Task goal:
Print the records exactly as written, and let no picture into the answer.

Itemized modification records
· · · ·
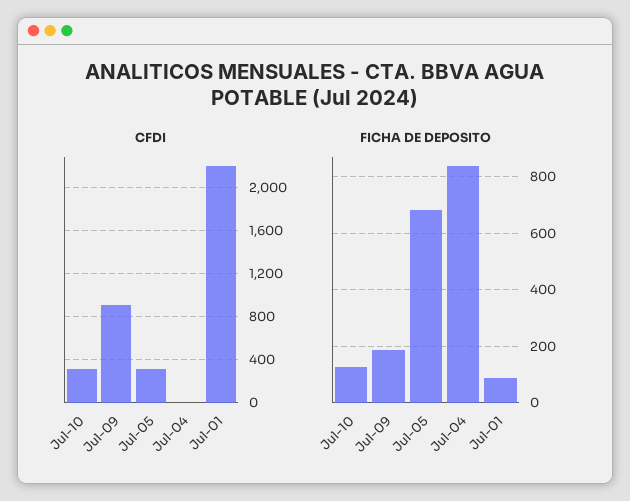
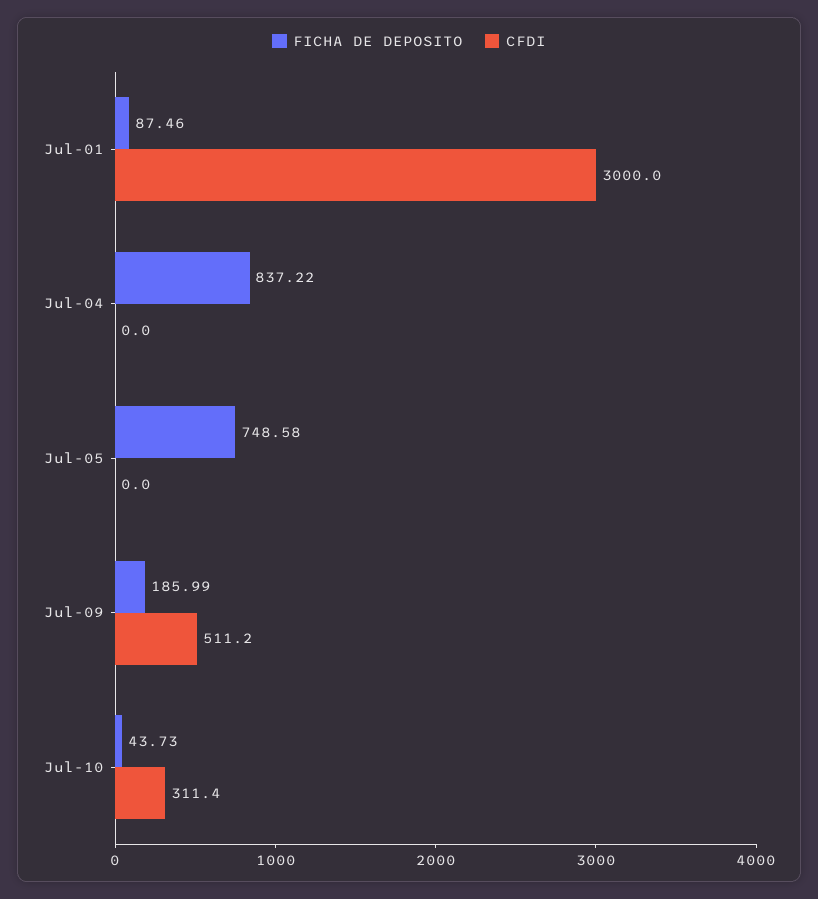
  {
    "CFDI": {
      "Jul-10": 311.4,
-     "Jul-09": 900,
+     "Jul-09": 511.2,
-     "Jul-05": 300,
+     "Jul-05": 0,
      "Jul-04": 0,
-     "Jul-01": 2200
+     "Jul-01": 3000
    },
    "FICHA DE DEPOSITO": {
-     "Jul-10": 125,
+     "Jul-10": 43.73,
      "Jul-09": 185.99,
-     "Jul-05": 675,
+     "Jul-05": 748.58,
      "Jul-04": 837.22,
      "Jul-01": 87.46
    }
  }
· · · ·
Finished exercise:
  {
    "CFDI": {
      "Jul-10": 311.4,
-     "Jul-09": 900,
+     "Jul-09": 511.2,
-     "Jul-05": 300,
+     "Jul-05": 0,
      "Jul-04": 0,
-     "Jul-01": 2200
+     "Jul-01": 3000
    },
    "FICHA DE DEPOSITO": {
-     "Jul-10": 125,
+     "Jul-10": 43.73,
      "Jul-09": 185.99,
-     "Jul-05": 675,
+     "Jul-05": 748.58,
      "Jul-04": 837.22,
      "Jul-01": 87.46
    }
  }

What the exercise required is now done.